In the absence of knowledge to the contrary, defendants are entitled to the protection of the ordinary presumption that the person in whose name an account stands is the party in interest from whom instructions are to be taken ” (Timpson v. Allen, 149 N. Y. 513, 519-520). Or, phrased somewhat differently, Judge Andrews restated the presumption thus (Kittredge v. Grannis, 244 N. Y. 168, 177, supra):

1 ‘ Assuming, therefore, that there was a conversion . of these bonds by [plaintiff’s broker], or that in the sale there was a breach of faith amounting to fraud, the next question to be considered is exceptions touching the question as to whether [the defendant brokerage firm] became holders in good faith. As to them we start out with the presumption that the brokers having possession of these negotiable instruments had the right to sell them. They had presumably also the right-to pledge them for the amount due from the customer, and the pledgee taking them in due course might assume that the pledge was of right. In the absence of knowledge to the contrary or of facts which required inquiry [defendants] might rely upon these presumptions.”

That the pledge was unauthorized and constitued a conversion, or that the stock pledged was wholly paid for by the wrongdoer’s customer, does not alter the fact that title thereto was subject *503to the lien of the innocent pledgee for value (Le Marchant v. Moore, supra; Willard v. White, supra). Indeed, in Turnbull v. Longacre Bank (249 N. Y. 159, 164-165), we recognized the negotiable character of stock certificates, and held that an innocent pledgee for value from a thief was entitled to retain the stolen securities subject to the true owner’s right to redeem the pledge by paying the debt for which the certificates were collateral security.

Applying these principles to the instant case, it is manifest that the crucial issue is whether defendants had knowledge that Mendoza was not privileged to pledge the securities in question.
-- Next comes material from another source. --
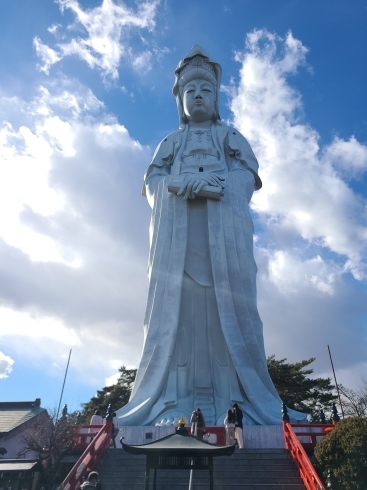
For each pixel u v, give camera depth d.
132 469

This question is not one that may be answered on the basis of the present record, since the parties’ affidavits are in direct conflict on each point which might tend to resolve the issue one way or the other. Credibility of affiants is for the trier of facts, and may not be determined by the court on a motion for summary judgment (Di Donna v. Sachs, 9 A D 2d 576; Bernstein v. Kritzer, 224 App. Div. 387, 389).

We have in this case no evidence of custom or usage, nor do we have the testimony of Mendoza, the Cuban broker, with whom plaintiff had other accounts. It should be noted that defendants’ answer was served on November 7, 1960. They promptly served a demand for a bill of particulars which was furnished on November 17, 1960. Just eight days later plaintiff moved for summary judgment. In the meantime, defendants were trying to contact Mendoza, but efforts to communicate with him in Cuba failed in the short interval between service of the bill and the motion for summary judgment. We are told he is now in this country, and that11 his testimony could clarify the issues presently obscure ’ ’.

For all of the foregoing reasons, the judgment appealed from should be reversed and the motion for summary judgment denied, with costs.

Judges Dye, Burke and Foster concur with Judge Fuld; Judge Froessel dissents in an opinion in which Chief Judge Desmond and Judge Van Voorhis concur.

Judgment affirmed.

. That agreement provided that defendants “are acting as broker for” Mendoza “ and not for any other person, and that ” Mendoza “ is liable to you for all commitments incurred and amounts due on transactions in said account ”.